Короткое задание 1: В отрывке о плавучей фабрике «Горняк»: на какой день вертолёт прорвался к побережью Ледовитого океана?

Данный отрывок:
>>
В каком непростом географическом месте находилась плавучая фабрика «Горняк», можно судить по тому, что лишь на шестой день сентябрьская погода смилостивилась, и вертолёт прорвался к побережью Ледовитого океана. Я стремился туда, чтобы познакомиться, как идёт этот уникальный эксперимент: оловянную руду (касситерит) добывают в море с помощью плавсредств.
Я уже бывал здесь, но зимой. Помню, я сюда летел тогда на воздушном вездеходе «Ан-2» и не мог понять, как лётчик посреди абсолютно белой, искрящейся распластанной заснеженной тундры при чрезвычайно ярком мартовском солнце увидел точку, куда надо было приземлиться. Собственно земли-то не было видно. И я понял, что мы прилетели лишь тогда, когда винтокрылое «такси» пошло на посадку. А он опытным глазом давно уже рассмотрел ориентир – тёмную крошку на гигантском пространстве, буровую установку на льду Ванькиной губы. Но сели мы на берегу, на расчищенной местными обитателями заснеженной площадке. Тогда геологи Полоусненской партии Янской экспедиции вели здесь разведку Чокурдахской прибрежно-морской россыпи касситерита.
Яркое солнце, ослепительный снег располагал к праздничному настроению: наконец-то после полярной ночи начинается нормальная жизнь. Нормальная? Нормальная, когда нет пурги. А подует – если надолго, то отрежет буровиков не только от всего мира, а даже от берега, до которого всего несколько сотен метров. В пургу эти «всего» могут превратиться в непреодолимое расстояние.
Геологи рассказали жуткую историю, произошедшую той зимой. Буровая стояла немного дальше – так сказать оконтуривали месторождение. Бульдозером что-то доставили, и он отправился в обратный путь к берегу. Внезапно налетела пурга. Ничего не было видно. Куда ехать? Но не стоять же – заметёт по самую крышу и тогда не выбраться. Бульдозерист и его напарник ехали и ехали… Потом их нашли. Далеко в море. Заплутав, они не смогли в снежной пелене выбрать правильный путь (какое легкомыслие: в таком своеобразном месте, где вообще трудно ориентироваться даже при хорошей видимости, не иметь компаса!). Как они не уткнулись в берег относительно узкого залива, не понятно, – видно судьба такая. Когда бульдозер заглох, люди стали замерзать… Оба трупа оказались в отдалении от машины. В разных местах. И тоже, как уже в рассказанном случае, верхней одежды…
Но сейчас даже пятидневная осенняя непогода не помешала работе. И теперь здесь хозяйничают не геологи, а горняки, морские горняки! Там, где на льду в прежний мой приезд стояла буровая, теперь возвышалась громадная коробка плавучей фабрики «Горняк».
<<
Перечень:
>>
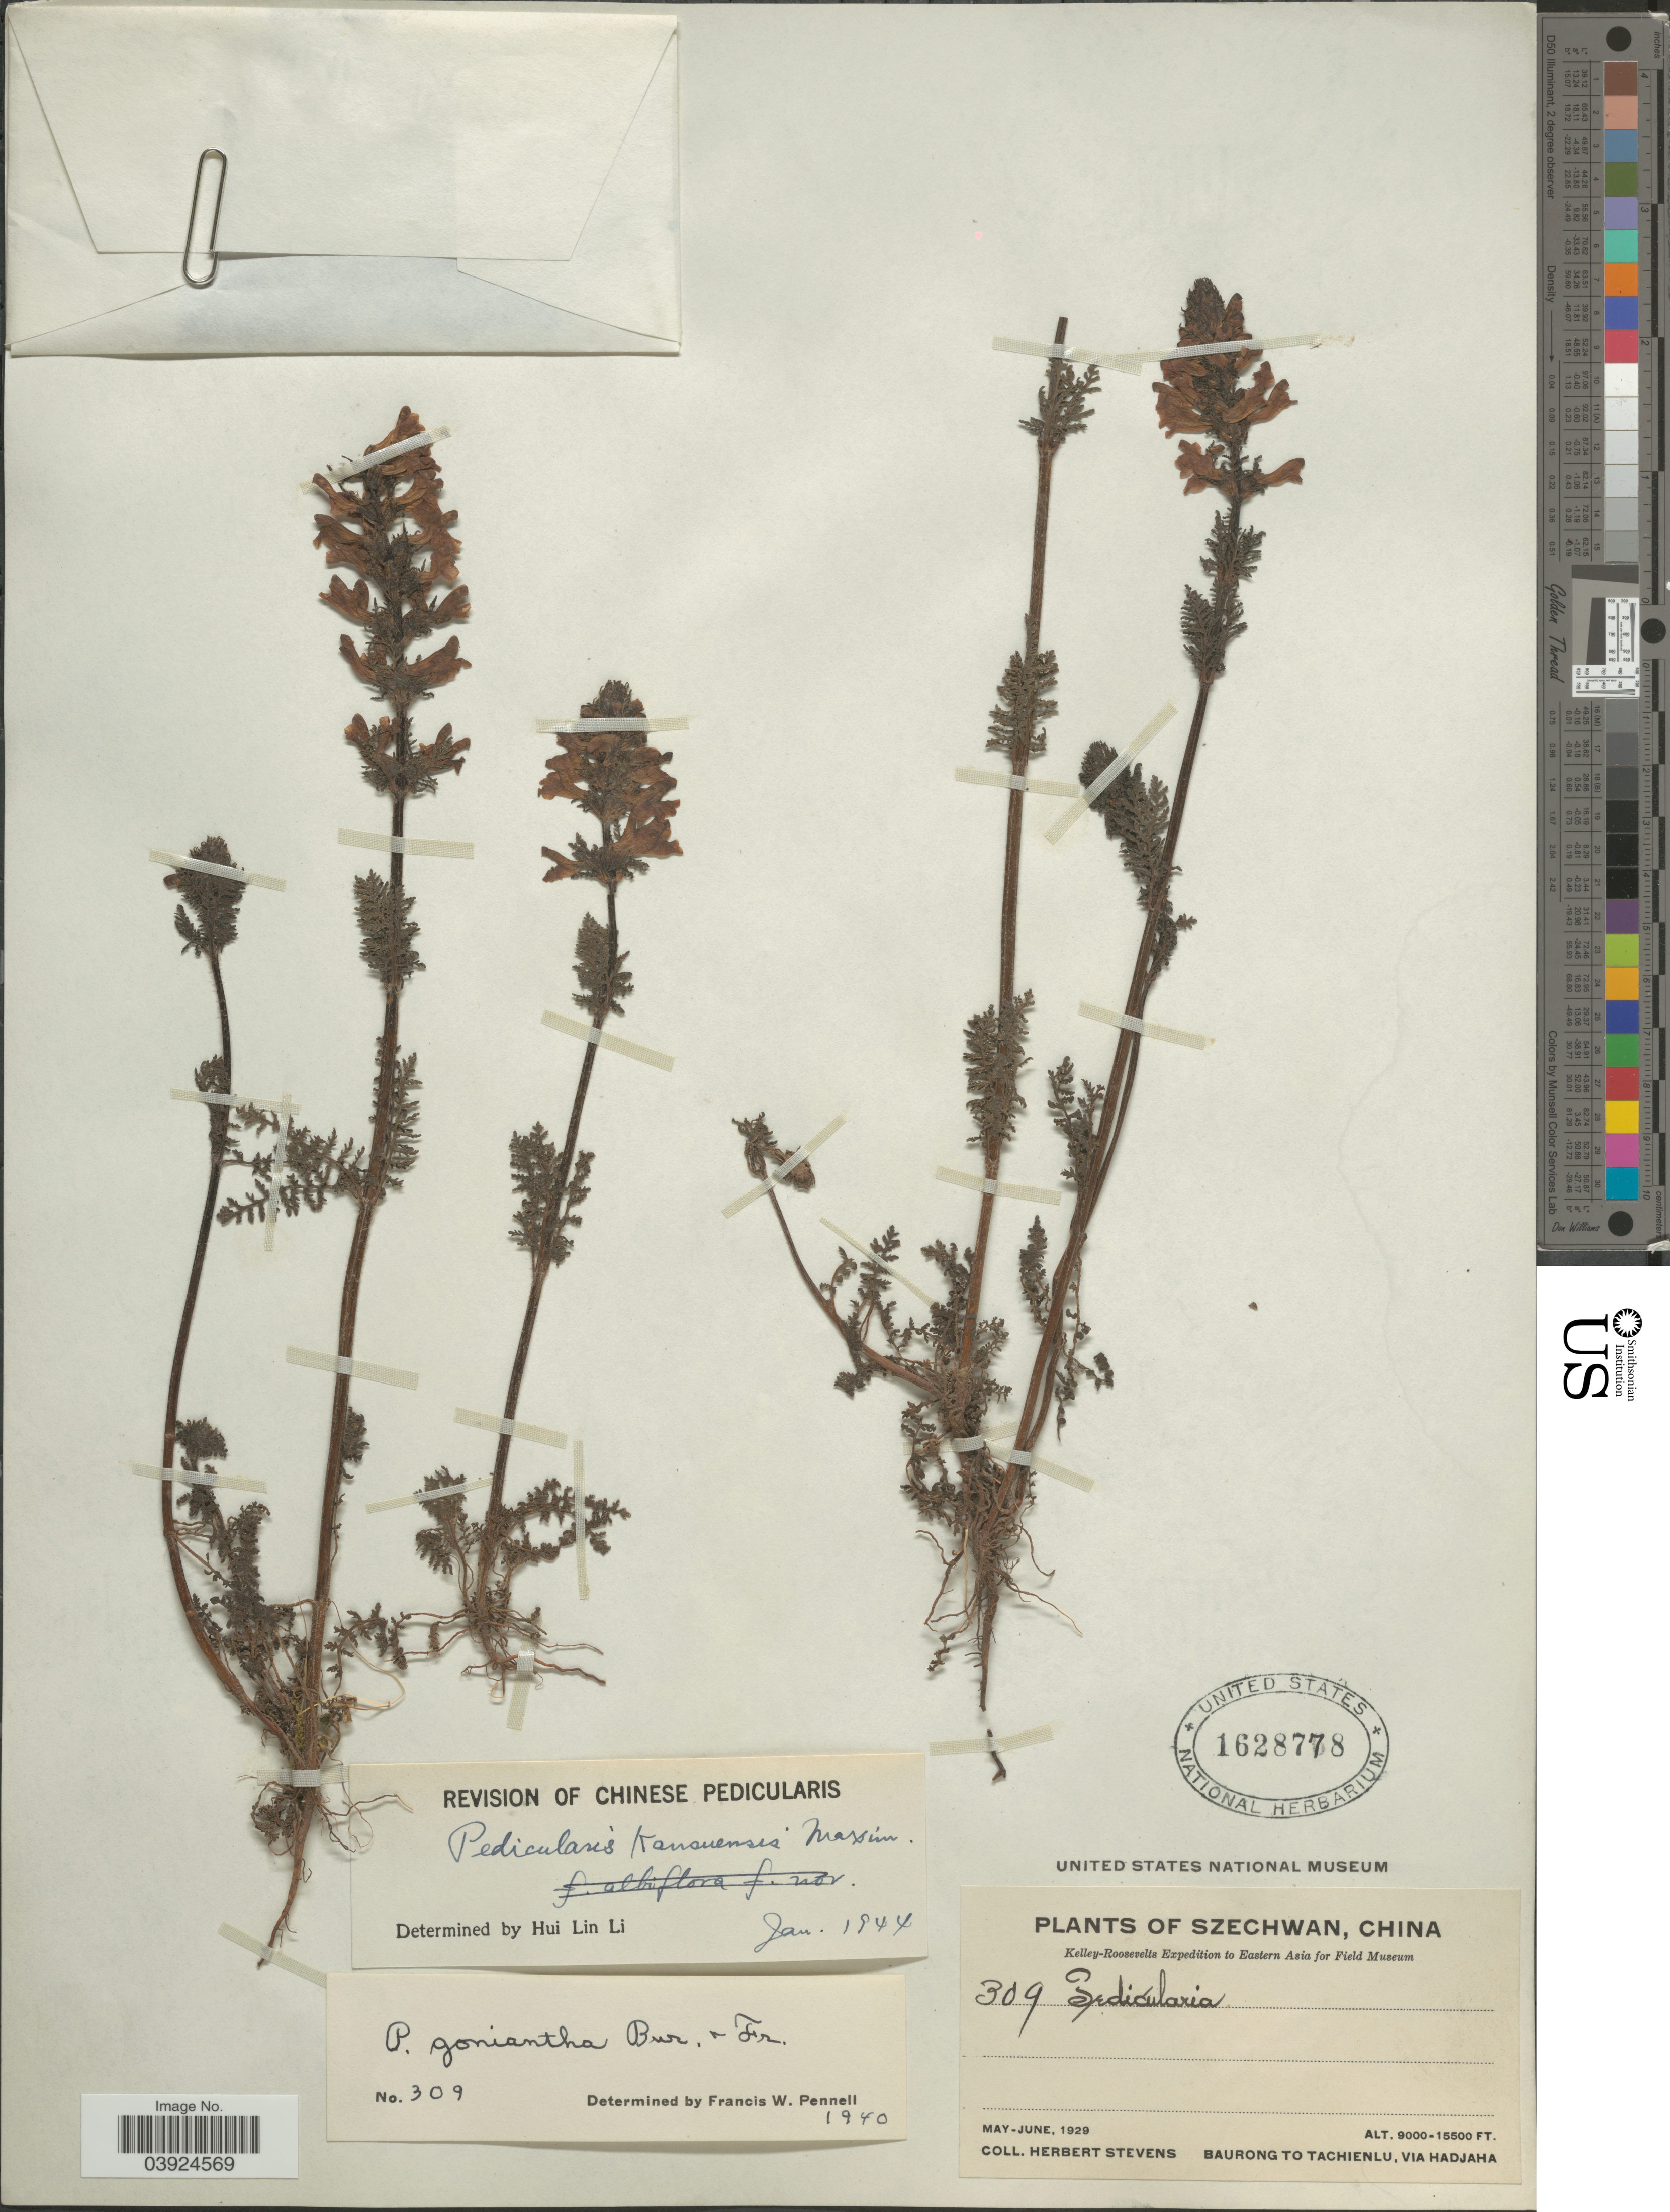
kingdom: Plantae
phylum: Tracheophyta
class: Magnoliopsida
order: Lamiales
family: Orobanchaceae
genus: Pedicularis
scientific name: Pedicularis kansuensis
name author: Maxim.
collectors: H. Stevens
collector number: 309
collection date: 1929-05/1929-06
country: China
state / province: Sichuan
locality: Szechwan. Baurong to Tachienlu, via Hadjaha.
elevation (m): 2743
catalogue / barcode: US 1628778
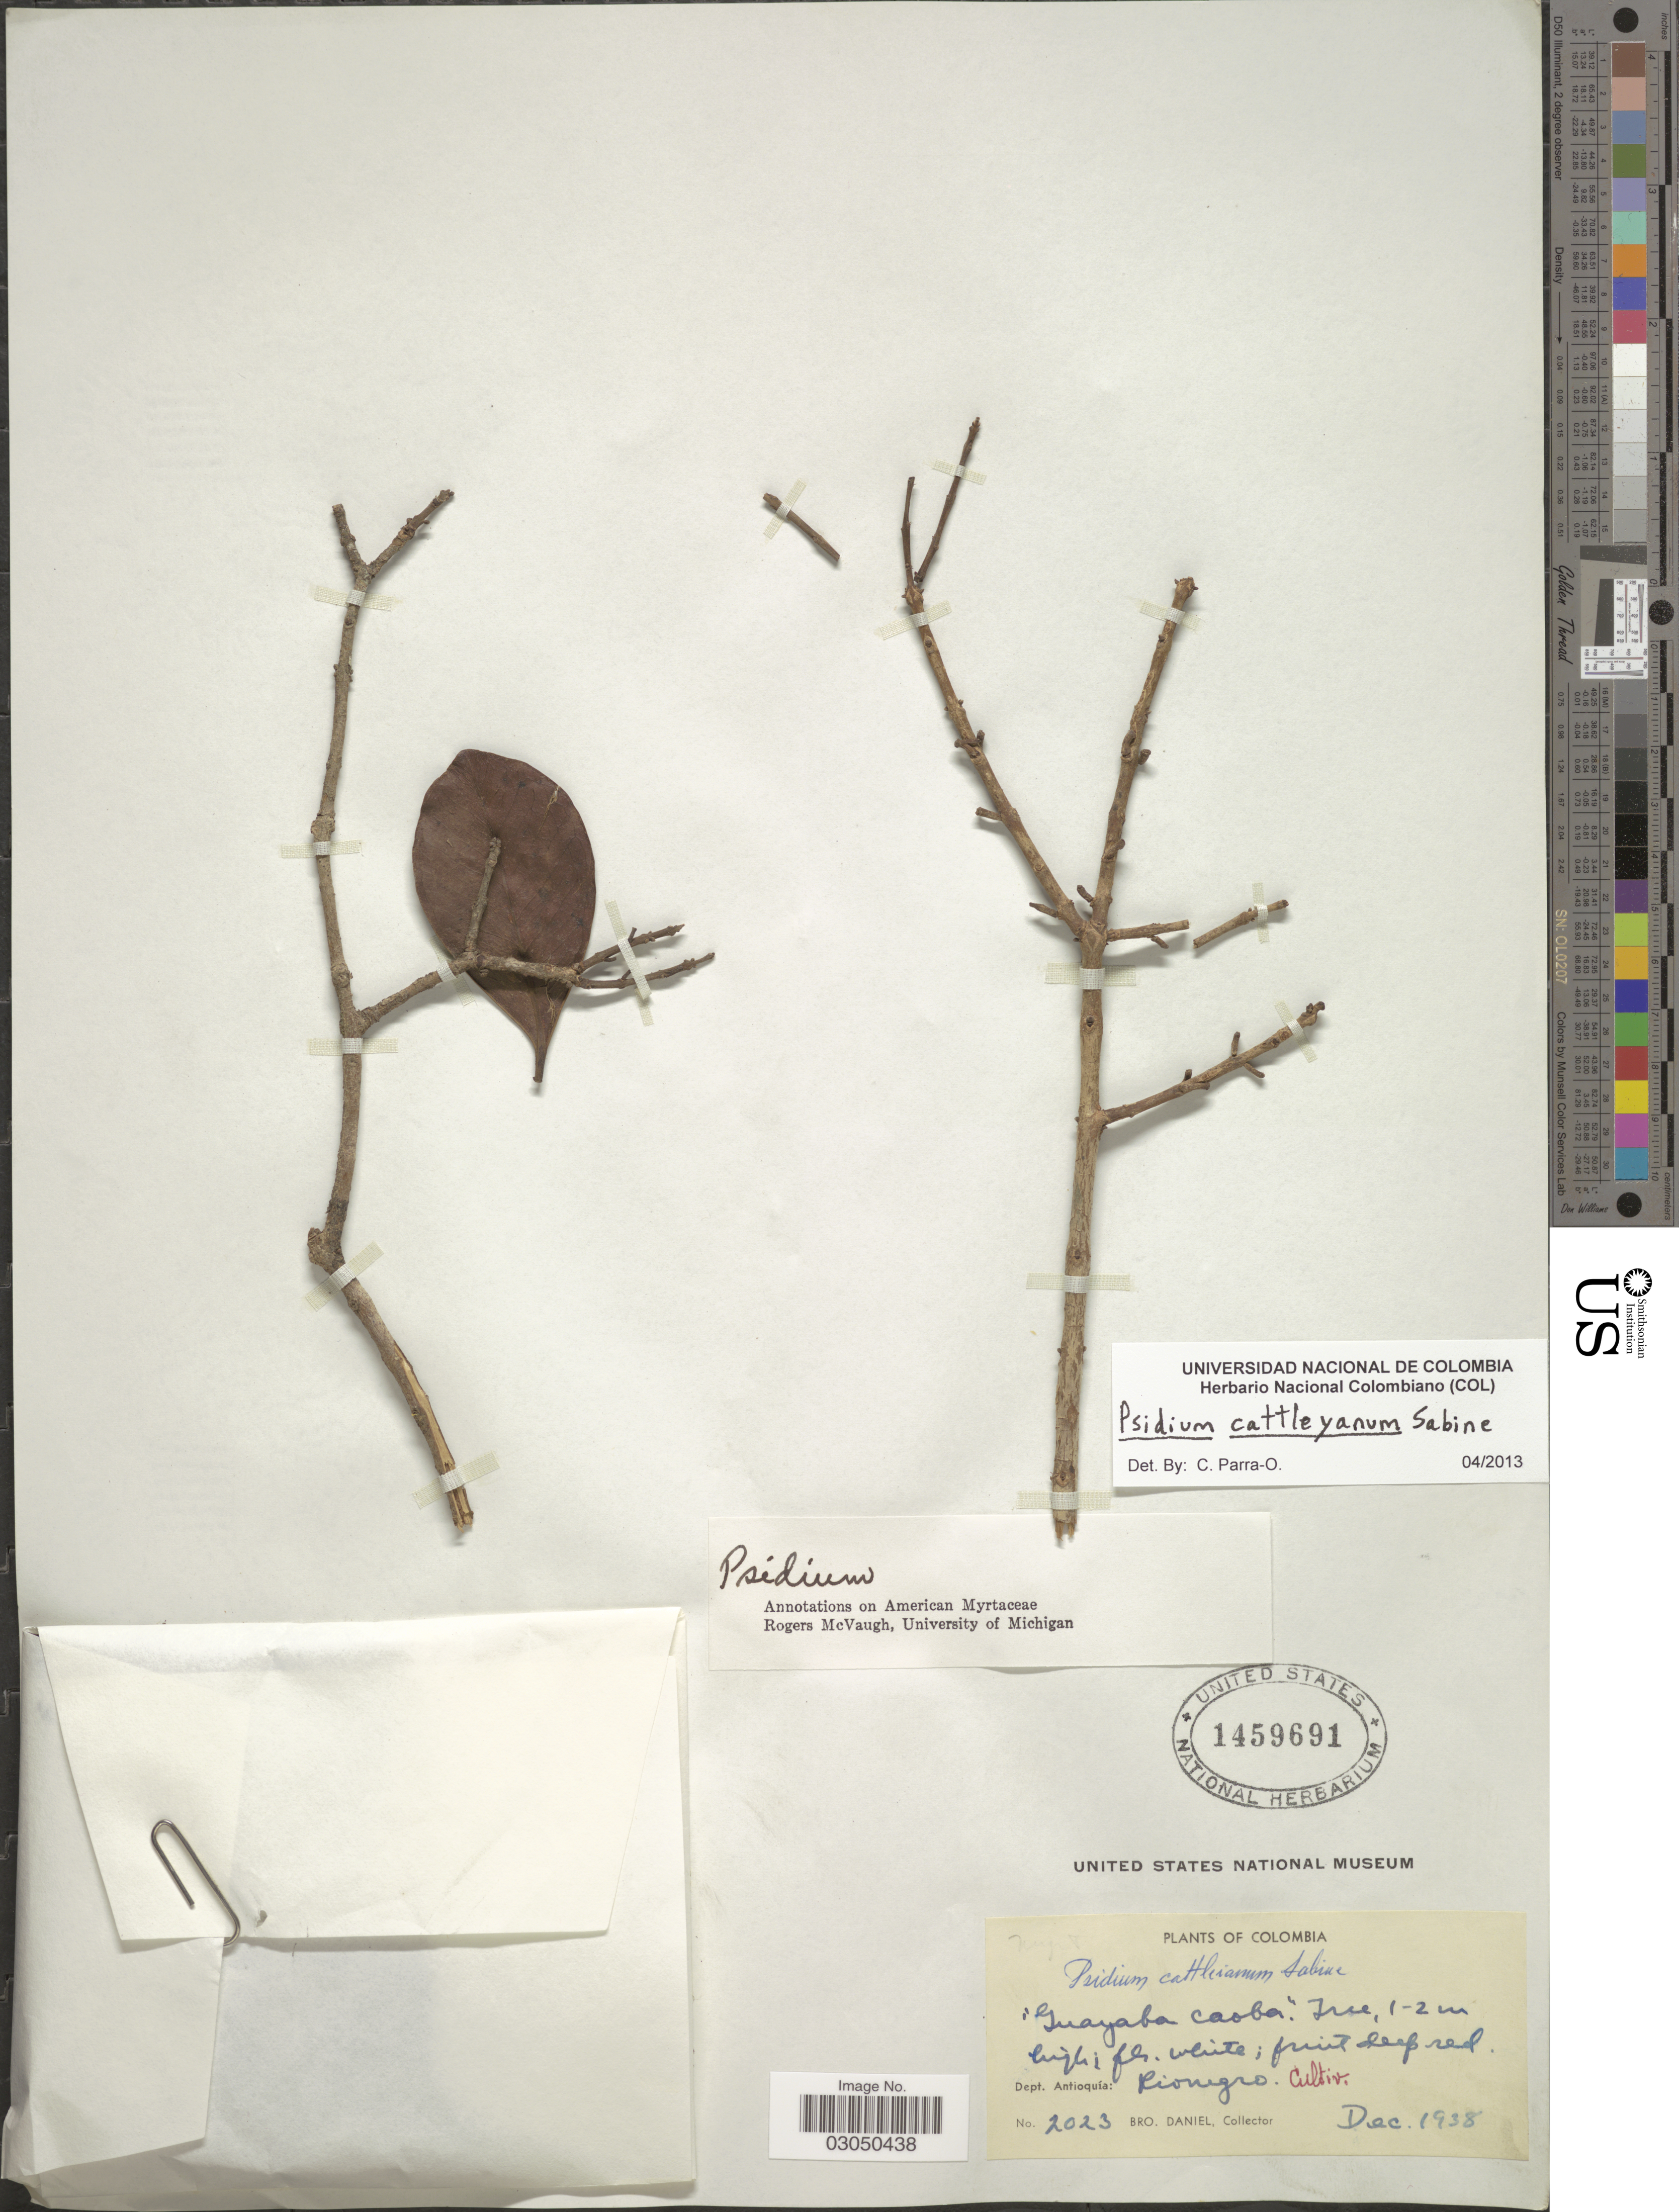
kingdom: Plantae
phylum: Tracheophyta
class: Magnoliopsida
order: Myrtales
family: Myrtaceae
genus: Psidium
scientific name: Psidium cattleyanum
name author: Sabine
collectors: Bro. Daniel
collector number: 2023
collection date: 1938-12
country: Colombia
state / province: Antioquia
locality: Dept. Antioquía: Rionegro. Cultiv.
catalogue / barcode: US 1459691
<<
Короткое задание 2: Оформите все строки перечня выше в виде нумерованного списка без пустых строк. Изображения в ответ не включайте.

Решение 1: На шестой день.

Решение 2:
1. kingdom: Plantae
2. phylum: Tracheophyta
3. class: Magnoliopsida
4. order: Lamiales
5. family: Orobanchaceae
6. genus: Pedicularis
7. scientific name: Pedicularis kansuensis
8. name author: Maxim.
9. collectors: H. Stevens
10. collector number: 309
11. collection date: 1929-05/1929-06
12. country: China
13. state / province: Sichuan
14. locality: Szechwan. Baurong to Tachienlu, via Hadjaha.
15. elevation (m): 2743
16. catalogue / barcode: US 1628778
17. kingdom: Plantae
18. phylum: Tracheophyta
19. class: Magnoliopsida
20. order: Myrtales
21. family: Myrtaceae
22. genus: Psidium
23. scientific name: Psidium cattleyanum
24. name author: Sabine
25. collectors: Bro. Daniel
26. collector number: 2023
27. collection date: 1938-12
28. country: Colombia
29. state / province: Antioquia
30. locality: Dept. Antioquía: Rionegro. Cultiv.
31. catalogue / barcode: US 1459691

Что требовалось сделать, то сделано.